The question: Do melatonin supplements cause people to have more or weirder dreams than usual?
Sarah Hagi, a 24-year-old Canadian writer, has always remembered her dreams -- which is why she noticed something very peculiar happening shortly after she started taking melatonin, a popular sleep supplement.
"I definitely have weirder dreams when I take it," she told The Huffington Post. "They're really strange." For instance, she has dreamed about having a three-armed husband and one night had such a vivid dream about getting a dramatic haircut that she was convinced the next day that it had really happened.
Melatonin is a hormone that signals to the body that it feels tired. It's produced naturally when it begins to get dark, and synthetic melatonin can be used to treat circadian rhythm disorders or jet lag.
Hagi, who started taking the over-the-counter medication to regulate her sleep schedule, said she was vaguely aware that some people had reported having bizarre dreams while taking it. But she didn't realize how strange her own experience would be.
How does her experience -- and that of so many others -- hold up to medical research and opinion? We asked two sleep scientists to find out.
Context is everything
Dr. Rafael Pelayo, a Stanford University professor of sleep medicine, said he doesn't think melatonin causes vivid dreams on its own.

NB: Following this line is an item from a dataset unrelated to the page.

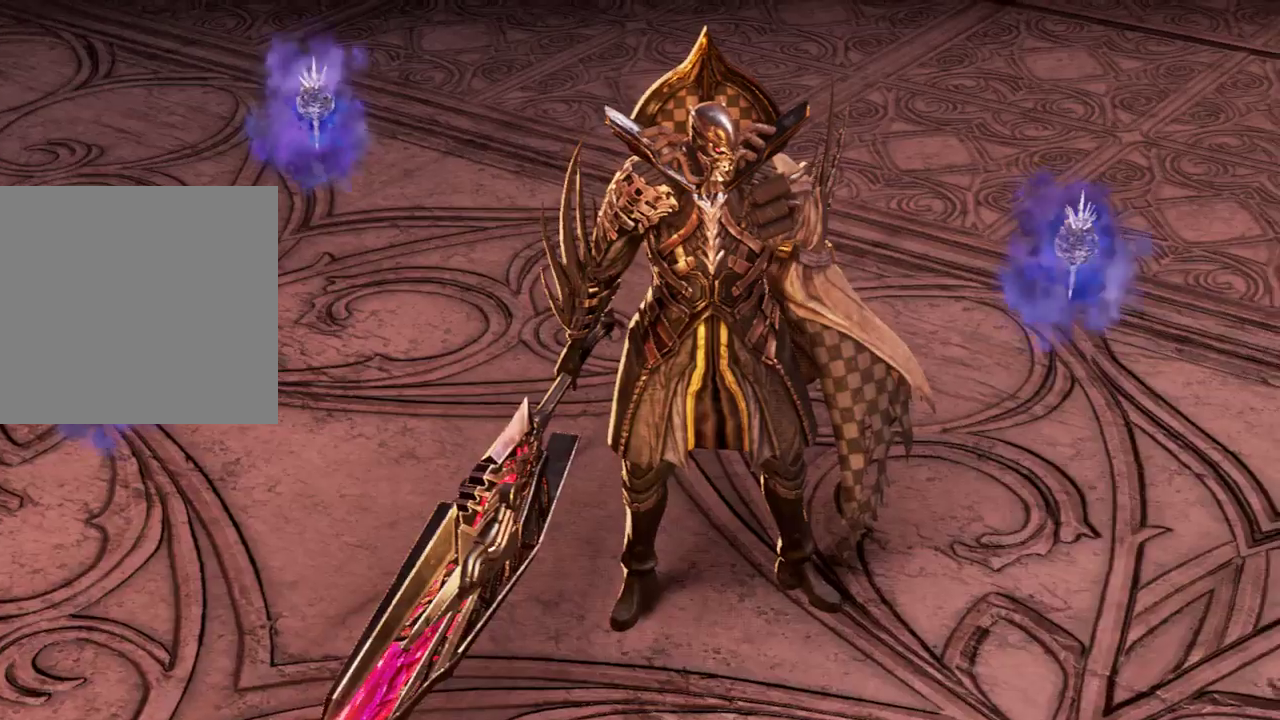
{"dt_ms": 500, "buttons": [], "left_stick": "center", "right_stick": "center", "events": [[300, "DPAD_DOWN", "down"], [500, "DPAD_DOWN", "up"]]}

"Who takes melatonin? Someone who’s having trouble sleeping. And once you take anything for your sleep, once you start sleeping more or better, you have what's called 'REM rebound,'" he said.
This means your body "catches up" on the sleep phase known as rapid eye movement, which is characterized by high levels of brain-wave activity.
Normal subjects who take melatonin supplements in the controlled setting of a sleep lab do not spend more time dreaming or in REM sleep, Pelayo added. This suggests that there is no inherent property of melatonin that leads to more or weirder dreams.
More REM = more dreams
Dr. Sanjeev Kothare, a sleep scientist at the New York University Langone Medical Center, agreed that melatonin's role in REM sleep could contribute to the dreams.
"Melatonin invariably causes more REM sleep, a normal circadian phenomenon that is used to consolidate some forms of memory," he said. "One way this happens is through dreams, which is why people who start taking melatonin experience more dreams."
But what about the "bizarreness" aspect?
"More REM sleep gives you more chance to dream," Pelayo said. "And most dreams are bizarre. That's the best explanation I can think of for this phenomenon."
Kothare suggested that dreams may be generally incoherent because REM sleep is an evolutionary phenomenon that arises from our most primitive, "reptilian" brain, and not from the prefrontal cortex, which facilitates rational thought.
If people are bothered by bizarre dreams when they take melatonin, Kothare suggested they try using a lesser dose.
"I suspect that the incidence of bizarre dreams would probably decrease over time, as someone's sleep schedule becomes normalized," Pelayo said.
It's worth noting, finally, that you shouldn't rely on melatonin as a generalized sleep aid to treat insomnia, but that it can help reset your body's internal clock.
“Ask Healthy Living” is for informational purposes only and is not a substitute for medical advice. Please consult a qualified health care professional for personalized medical advice.